In any sport, youth players are judged strangely. As teenagers they become the receptacles for all the hopes and dreams of a team's supporters. A talented youngster is nothing but potential. Their strengths will only get stronger and their weaknesses can largely be coached or trained away. You hear comparisons to players that they could possibly be. You see YouTube highlight videos set to dreadful house music that show them making fools of defenses and scoring goal after goal.
And on top of all that, they are the closest thing we as fans can come to identifying with players on the team. Even if they weren't childhood supporters like Kane, these players were nurtured and supported by the team at a young age. It becomes easy to tell ourselves that not only do they love the club like we do, but that they could be the answer to what our team needs. Then you see them play. And it turns out they're not the next big thing. And they can't do this, and they can't do that, and if they make that run again you're going to strangle them. They're not big buckets of potential anymore, they're just another player. And we move on to the next next big thing. And dream about what they could do for the club.
By the time the 2013 season rolled around, expectations had fallen for Kane. When Cartilage Free Captain did our prospect rankings for the season. Kane ranked number 7, two spots below Adam Smith, who is no longer with the club. Bryan had cooled considerably from his evaluation two years earlier:
As I said, Kane is a Premier League player right now. His ceiling is probably "capable Premier League striker". You know, that guy that can go out and score 12-15 goals for a mid-table team. Basically, he's Steven Fletcher who has had seven consecutive seasons with at least 11 goals. I know that doesn't wow you, but not every player gets to be Dimitar Berbatov or Francesco Totti, which if I was going to wax eloquent would be who I would compare Kane to.
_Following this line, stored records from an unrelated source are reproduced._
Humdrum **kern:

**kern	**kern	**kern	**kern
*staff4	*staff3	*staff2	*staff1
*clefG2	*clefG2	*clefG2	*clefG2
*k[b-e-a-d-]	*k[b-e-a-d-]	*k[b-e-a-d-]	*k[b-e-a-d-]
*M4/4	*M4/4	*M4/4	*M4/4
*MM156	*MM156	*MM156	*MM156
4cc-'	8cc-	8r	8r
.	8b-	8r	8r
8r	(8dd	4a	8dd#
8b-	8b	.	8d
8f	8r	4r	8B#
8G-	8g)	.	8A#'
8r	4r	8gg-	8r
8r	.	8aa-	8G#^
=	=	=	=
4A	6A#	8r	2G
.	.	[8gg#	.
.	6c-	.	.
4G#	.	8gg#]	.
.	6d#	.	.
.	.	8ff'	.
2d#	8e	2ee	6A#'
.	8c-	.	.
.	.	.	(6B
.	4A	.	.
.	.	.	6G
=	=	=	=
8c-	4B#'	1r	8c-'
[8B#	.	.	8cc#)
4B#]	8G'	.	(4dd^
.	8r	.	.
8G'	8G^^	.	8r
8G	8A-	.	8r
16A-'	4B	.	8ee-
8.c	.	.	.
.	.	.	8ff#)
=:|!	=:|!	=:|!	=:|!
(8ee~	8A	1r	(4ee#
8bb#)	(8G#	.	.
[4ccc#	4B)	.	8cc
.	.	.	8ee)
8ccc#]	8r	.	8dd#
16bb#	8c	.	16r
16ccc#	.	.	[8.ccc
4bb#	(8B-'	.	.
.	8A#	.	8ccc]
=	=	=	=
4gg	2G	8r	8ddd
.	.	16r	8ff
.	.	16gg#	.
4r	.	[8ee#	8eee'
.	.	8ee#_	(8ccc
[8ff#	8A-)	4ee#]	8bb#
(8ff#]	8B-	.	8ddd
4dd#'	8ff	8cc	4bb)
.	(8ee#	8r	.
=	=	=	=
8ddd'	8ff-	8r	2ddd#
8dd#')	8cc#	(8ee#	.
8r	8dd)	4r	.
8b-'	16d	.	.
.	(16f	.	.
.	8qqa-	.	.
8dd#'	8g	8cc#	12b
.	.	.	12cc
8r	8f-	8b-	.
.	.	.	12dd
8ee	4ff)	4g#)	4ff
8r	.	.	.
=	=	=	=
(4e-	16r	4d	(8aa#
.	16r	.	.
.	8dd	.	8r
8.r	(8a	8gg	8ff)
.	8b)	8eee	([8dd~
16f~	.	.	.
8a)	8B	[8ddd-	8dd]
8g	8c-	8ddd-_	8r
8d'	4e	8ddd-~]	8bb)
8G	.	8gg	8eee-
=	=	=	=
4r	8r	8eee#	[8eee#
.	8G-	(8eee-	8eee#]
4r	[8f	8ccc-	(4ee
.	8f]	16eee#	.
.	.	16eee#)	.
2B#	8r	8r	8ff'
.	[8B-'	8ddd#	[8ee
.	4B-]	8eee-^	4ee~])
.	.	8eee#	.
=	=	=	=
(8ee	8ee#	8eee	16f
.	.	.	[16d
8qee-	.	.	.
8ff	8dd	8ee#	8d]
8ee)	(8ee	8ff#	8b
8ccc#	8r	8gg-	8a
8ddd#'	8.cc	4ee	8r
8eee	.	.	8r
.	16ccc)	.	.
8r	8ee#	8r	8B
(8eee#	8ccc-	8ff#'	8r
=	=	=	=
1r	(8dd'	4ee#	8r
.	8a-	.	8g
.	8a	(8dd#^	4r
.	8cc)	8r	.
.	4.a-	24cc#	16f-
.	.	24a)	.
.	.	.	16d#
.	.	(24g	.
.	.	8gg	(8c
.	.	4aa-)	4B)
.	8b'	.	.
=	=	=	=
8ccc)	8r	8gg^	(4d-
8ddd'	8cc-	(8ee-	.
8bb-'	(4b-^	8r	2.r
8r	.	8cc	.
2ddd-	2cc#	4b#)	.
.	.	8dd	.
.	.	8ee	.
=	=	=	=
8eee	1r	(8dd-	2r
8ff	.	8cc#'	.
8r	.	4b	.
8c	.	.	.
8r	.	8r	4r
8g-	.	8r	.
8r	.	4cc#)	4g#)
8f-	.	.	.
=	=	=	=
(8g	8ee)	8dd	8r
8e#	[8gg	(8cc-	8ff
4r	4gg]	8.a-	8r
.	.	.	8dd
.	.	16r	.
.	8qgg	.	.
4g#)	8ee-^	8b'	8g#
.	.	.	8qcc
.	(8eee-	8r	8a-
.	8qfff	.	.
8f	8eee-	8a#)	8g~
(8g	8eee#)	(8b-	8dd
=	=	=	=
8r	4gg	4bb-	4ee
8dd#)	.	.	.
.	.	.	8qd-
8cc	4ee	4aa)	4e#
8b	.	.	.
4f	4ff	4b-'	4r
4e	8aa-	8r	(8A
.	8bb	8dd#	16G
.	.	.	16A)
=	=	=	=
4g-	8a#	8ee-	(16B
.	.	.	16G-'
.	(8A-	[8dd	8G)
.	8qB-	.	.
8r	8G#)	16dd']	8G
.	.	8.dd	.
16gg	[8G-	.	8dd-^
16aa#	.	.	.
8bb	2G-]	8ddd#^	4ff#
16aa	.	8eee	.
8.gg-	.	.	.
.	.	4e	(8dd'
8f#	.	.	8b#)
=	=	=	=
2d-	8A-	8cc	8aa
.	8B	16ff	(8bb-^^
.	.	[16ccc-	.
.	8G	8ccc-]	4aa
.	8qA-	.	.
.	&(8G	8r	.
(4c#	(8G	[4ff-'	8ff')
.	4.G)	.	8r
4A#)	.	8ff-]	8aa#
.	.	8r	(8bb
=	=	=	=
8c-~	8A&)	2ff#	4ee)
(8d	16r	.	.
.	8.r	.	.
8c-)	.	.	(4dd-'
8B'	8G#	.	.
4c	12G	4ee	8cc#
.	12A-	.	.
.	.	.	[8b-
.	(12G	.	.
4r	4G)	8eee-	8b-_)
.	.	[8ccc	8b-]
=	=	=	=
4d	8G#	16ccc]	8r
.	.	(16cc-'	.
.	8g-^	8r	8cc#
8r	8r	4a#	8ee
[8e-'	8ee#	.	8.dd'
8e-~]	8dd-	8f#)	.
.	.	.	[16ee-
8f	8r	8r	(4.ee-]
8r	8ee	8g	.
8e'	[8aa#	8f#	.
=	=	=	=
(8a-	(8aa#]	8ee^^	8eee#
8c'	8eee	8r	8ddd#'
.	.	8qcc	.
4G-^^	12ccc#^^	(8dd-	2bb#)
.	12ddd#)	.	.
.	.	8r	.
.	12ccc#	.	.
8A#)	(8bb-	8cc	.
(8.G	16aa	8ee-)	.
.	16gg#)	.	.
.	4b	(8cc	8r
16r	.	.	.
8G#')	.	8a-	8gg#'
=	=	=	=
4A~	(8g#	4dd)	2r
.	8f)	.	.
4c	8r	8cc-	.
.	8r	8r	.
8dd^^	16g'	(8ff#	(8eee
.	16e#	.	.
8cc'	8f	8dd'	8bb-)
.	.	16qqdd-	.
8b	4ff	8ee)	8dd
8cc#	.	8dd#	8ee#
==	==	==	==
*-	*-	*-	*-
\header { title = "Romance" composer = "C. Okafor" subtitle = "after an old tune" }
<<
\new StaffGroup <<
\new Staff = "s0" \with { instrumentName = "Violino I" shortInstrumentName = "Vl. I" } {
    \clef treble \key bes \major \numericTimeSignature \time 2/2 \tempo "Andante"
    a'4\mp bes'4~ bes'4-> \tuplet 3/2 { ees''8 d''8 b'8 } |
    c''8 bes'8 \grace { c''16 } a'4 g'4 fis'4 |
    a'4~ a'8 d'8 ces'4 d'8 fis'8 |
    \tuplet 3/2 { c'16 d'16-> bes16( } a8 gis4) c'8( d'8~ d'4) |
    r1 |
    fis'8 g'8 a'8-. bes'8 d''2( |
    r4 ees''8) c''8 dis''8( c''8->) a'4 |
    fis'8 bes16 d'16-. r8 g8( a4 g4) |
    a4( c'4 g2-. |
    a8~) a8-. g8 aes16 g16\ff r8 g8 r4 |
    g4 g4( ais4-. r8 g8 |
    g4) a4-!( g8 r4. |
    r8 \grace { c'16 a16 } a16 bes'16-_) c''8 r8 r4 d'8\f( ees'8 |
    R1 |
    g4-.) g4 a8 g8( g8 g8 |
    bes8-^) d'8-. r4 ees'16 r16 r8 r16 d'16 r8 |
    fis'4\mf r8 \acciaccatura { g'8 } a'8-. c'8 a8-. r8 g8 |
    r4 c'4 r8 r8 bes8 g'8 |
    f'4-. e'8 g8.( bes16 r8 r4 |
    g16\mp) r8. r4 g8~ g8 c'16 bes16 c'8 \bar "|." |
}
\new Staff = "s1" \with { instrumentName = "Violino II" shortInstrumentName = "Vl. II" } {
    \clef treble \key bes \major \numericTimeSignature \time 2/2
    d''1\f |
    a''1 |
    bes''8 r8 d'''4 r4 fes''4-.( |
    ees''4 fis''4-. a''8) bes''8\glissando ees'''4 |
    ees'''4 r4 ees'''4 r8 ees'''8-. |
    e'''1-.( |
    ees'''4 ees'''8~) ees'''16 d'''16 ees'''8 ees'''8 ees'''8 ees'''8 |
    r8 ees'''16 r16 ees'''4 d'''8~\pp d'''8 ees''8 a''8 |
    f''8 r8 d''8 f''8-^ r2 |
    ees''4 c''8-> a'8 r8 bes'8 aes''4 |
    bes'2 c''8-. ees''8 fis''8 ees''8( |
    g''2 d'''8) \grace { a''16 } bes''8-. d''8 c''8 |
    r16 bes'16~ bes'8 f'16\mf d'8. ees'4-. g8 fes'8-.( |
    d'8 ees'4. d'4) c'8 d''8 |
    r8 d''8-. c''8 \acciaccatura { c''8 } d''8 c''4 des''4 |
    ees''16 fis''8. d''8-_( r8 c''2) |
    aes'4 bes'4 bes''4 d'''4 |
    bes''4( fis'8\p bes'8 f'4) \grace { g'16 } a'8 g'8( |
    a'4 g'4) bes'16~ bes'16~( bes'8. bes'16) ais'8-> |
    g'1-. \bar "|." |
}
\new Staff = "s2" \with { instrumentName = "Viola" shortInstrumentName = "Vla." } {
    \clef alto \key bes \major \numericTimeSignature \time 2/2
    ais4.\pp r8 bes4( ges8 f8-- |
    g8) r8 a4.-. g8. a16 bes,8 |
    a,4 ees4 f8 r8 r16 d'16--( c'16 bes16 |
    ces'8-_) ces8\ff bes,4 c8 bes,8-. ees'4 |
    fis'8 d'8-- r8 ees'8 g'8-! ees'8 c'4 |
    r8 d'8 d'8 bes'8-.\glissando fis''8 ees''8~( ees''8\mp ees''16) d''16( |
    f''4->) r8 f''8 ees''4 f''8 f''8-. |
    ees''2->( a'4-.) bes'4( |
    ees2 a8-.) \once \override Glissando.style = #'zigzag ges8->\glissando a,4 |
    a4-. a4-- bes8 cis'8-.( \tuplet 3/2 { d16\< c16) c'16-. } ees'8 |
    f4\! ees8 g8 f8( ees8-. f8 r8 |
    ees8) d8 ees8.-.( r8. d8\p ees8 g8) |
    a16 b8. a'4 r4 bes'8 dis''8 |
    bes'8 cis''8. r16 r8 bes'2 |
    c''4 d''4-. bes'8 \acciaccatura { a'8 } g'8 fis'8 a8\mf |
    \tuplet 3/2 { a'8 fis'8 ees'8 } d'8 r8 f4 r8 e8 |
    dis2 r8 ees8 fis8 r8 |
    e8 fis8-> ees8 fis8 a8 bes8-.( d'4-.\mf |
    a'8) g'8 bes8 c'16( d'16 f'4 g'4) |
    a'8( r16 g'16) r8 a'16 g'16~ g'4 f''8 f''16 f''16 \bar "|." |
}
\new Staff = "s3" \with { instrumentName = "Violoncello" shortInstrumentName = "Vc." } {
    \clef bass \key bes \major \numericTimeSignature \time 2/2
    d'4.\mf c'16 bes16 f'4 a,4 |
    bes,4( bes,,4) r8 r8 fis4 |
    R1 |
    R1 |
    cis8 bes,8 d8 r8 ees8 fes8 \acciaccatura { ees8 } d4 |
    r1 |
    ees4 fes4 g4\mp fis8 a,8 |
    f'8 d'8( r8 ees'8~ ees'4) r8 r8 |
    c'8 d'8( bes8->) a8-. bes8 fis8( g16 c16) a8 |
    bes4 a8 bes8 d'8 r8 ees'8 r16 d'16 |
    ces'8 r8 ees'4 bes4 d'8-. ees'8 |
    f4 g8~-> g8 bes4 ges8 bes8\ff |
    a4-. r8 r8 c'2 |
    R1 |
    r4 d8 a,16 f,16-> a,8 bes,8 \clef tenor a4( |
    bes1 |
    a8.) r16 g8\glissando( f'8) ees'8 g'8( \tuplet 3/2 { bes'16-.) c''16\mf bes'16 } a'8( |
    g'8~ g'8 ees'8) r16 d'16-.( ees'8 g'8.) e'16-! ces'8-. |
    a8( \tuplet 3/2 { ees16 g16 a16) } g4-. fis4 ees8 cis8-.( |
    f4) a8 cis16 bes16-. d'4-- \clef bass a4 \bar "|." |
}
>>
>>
In two years Kane went from a player that could break into our first team at the age of 16 to a guy who would probably be best remembered for helping save some mid table team from relegation one year. Those that still advocated for him argued that he had been misused or undervalued by bad coaches. While I don't doubt that any who made this evaluation genuinely believed it, it felt more like clutching at straws than anything else.
This is what makes Kane's ascent during 2014 so remarkable. No one saw it coming. He's not the youth prospect who naturally evolved into a big star like everyone had expected. He was a young player, and clearly still developing, but at no step between the U-18s in 2009-10 and the starts he received in 2014 did he look like the kind of player who would net more than twenty goals in a single season.
On December 31, 2013, there wasn't a single Tottenham fan who thought that Kane would be anywhere near a serious discussion of who should be leading Spurs' attack. And then somehow, the moment he was given regular minutes at the end of the 2013-2014 season, Harry Kane was an elite striker, scoring goals and getting into good shooting positions at rates that put him alongside the best that the Premier League had to offer.
The fact that he's become not just a productive player, but a potentially elite player is completely ridiculous, and thus, so was the reaction to it. Despite being on the radars of Spurs fans for since 2009, Harry Kane's 2014 came as a complete and total surprise. With no burden of expectation, Kane's progress started as a joke and when the joke never stopped, football fans were forced to do the one thing that is hardest in the world for them: sit back and enjoy it.